*Exercises:*
a: Name every tire model mentioned in the tire pressures thread below.
b: Summarize the tire pressures thread below in two sentences.

*Supplied passage:*
■ ■ ■ ■
# tire pressures



## akexpress (Dec 19, 2010)

Just curious as to what people are running for tire pressures. We are riding on WTB Mutanos in the 2.4 size and riding weight is about 330 lbs? We have been riding with about 45 lbs of pressure on our ECDM. We are going to Moab Saturday and just curious what the consense was if any.


----------



## clj2289 (Jan 2, 2010)

No clue for Moab, but if it helps we run anywhere from 28 to 35 lbs in the southeast. We run 2.2 and 2.4 29er tires.


----------



## ds2199 (Sep 16, 2008)

We run 40 lbs here in Colorado including some riding out in Fruita, CO (similar terrain to Moab. We're probably around 280-290 riding weight.


----------



## PMK (Oct 12, 2004)

Fandango with 29 Ramapges 2.35" 45 frt / 50 rear

ECDM with Rampages 2.35" (the ones that look like white letter stock car tires) 50 frt / 55 rear

Bike / Riders / Camelbacks / waterbottles /gear / tools / spares, guessing 360 rolling weight

PK


----------



## Okayfine (Sep 7, 2010)

ECdM, 360lb+ rider weight, 2.5 WTB Dissents at ~40psi for SoCal conditions.


----------



## Rorschach1 (Sep 19, 2011)

ECdM, Maxxis Advantage 2.4 with slime tubes, no reason for these tires, but they are heavy with these tubes, 300lb rider weight, plus usual gear, 35/40psi for looser and 40//45 for a harder rougher trail. I keep the pressure just above where the tire moves, or feels squishy against the rim. Whether this is right or not I don't know.


----------



## giff07 (Jun 7, 2010)

26" ECDM running WTB Moto Raptors this time of year with 45 psi front and rear. Also run Mutanos during the dry months with the same tire pressure. Team weight is 325 pretty evenly distributed. We did run 50 psi F&R but found 45 gave much better traction and no noticable down turn in speed.
Ed and Pat Gifford
the Snot Rocket tandem


----------



## PMK (Oct 12, 2004)

giff07 said:


> 26" ECDM running WTB Moto Raptors this time of year with 45 psi front and rear. Also run Mutanos during the dry months with the same tire pressure. Team weight is 325 pretty evenly distributed. We did run 50 psi F&R but found 45 gave much better traction and no noticable down turn in speed.
> Ed and Pat Gifford
> the Snot Rocket tandem


FWIW, when we ran the WTB tires, they did not like the higher pressures we typically run. The rocks would destroy the tire by peeling off many of the knobs, exposing the tires casing.

PK


----------



## giff07 (Jun 7, 2010)

Where we typically ride locally its some sand, some hardpack, a fair amount of roots and few rocks. If we travel North there are more rocks. We haven't noticed the loss of any knobs but have seen a fair amount of scuffing on the sidewalls. That seems to be typical of all the WTB tires we have used. Not to hi jack the thread but what tires do you like on the ECDM Paul?
Ed


----------



## giff07 (Jun 7, 2010)

Sorry I see you are running 2.35 Rampages on the Ventana. How are they in the mud?
■ ■ ■ ■
*Data records:*

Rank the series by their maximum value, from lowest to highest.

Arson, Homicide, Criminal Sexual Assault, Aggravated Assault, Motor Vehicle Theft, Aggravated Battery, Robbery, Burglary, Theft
■ ■ ■ ■
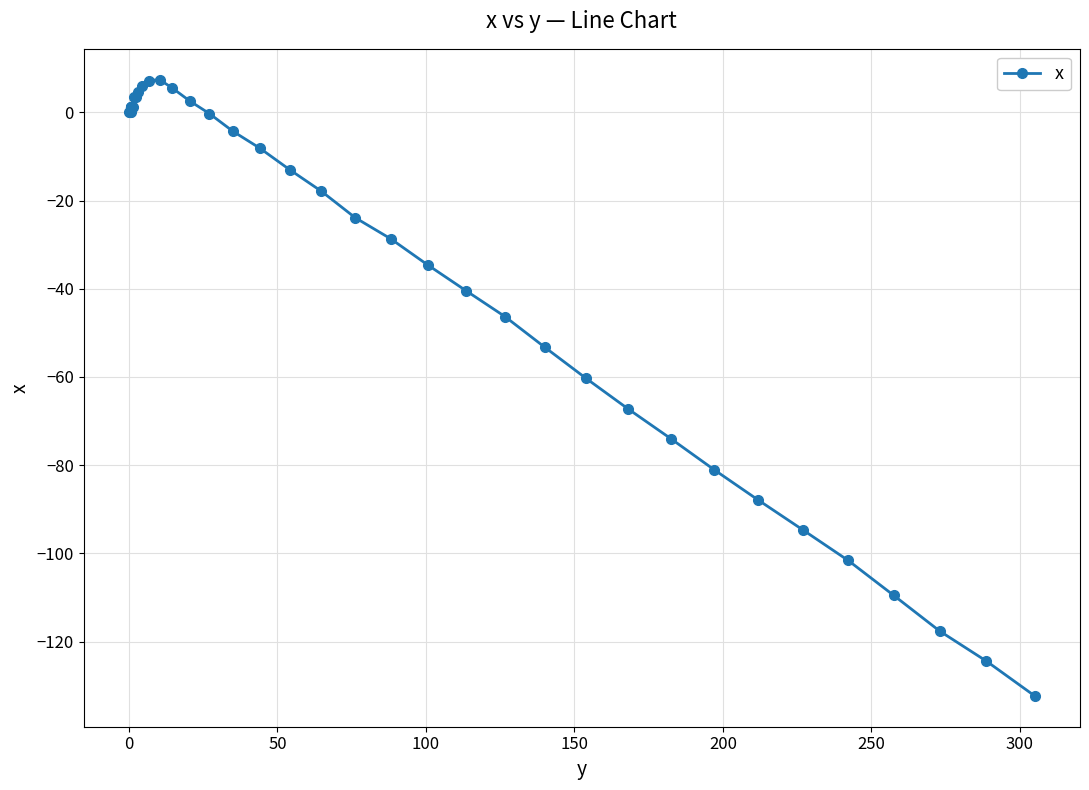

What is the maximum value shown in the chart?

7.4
■ ■ ■ ■
*Completed exercise:*
a: WTB Mutanos, Rampages, WTB Dissents, Maxxis Advantage, WTB Moto Raptors

b: The opening post asks what tire pressures others run before a Moab trip, noting 2.4 WTB Mutanos, a riding weight of about 330 lbs, and about 45 lbs of pressure on their ECDM. Replies range from 28 to 35 lbs in the southeast up to 50 front and 55 rear, and one rider reports that dropping from 50 to 45 psi gave much better traction with no noticeable loss of speed.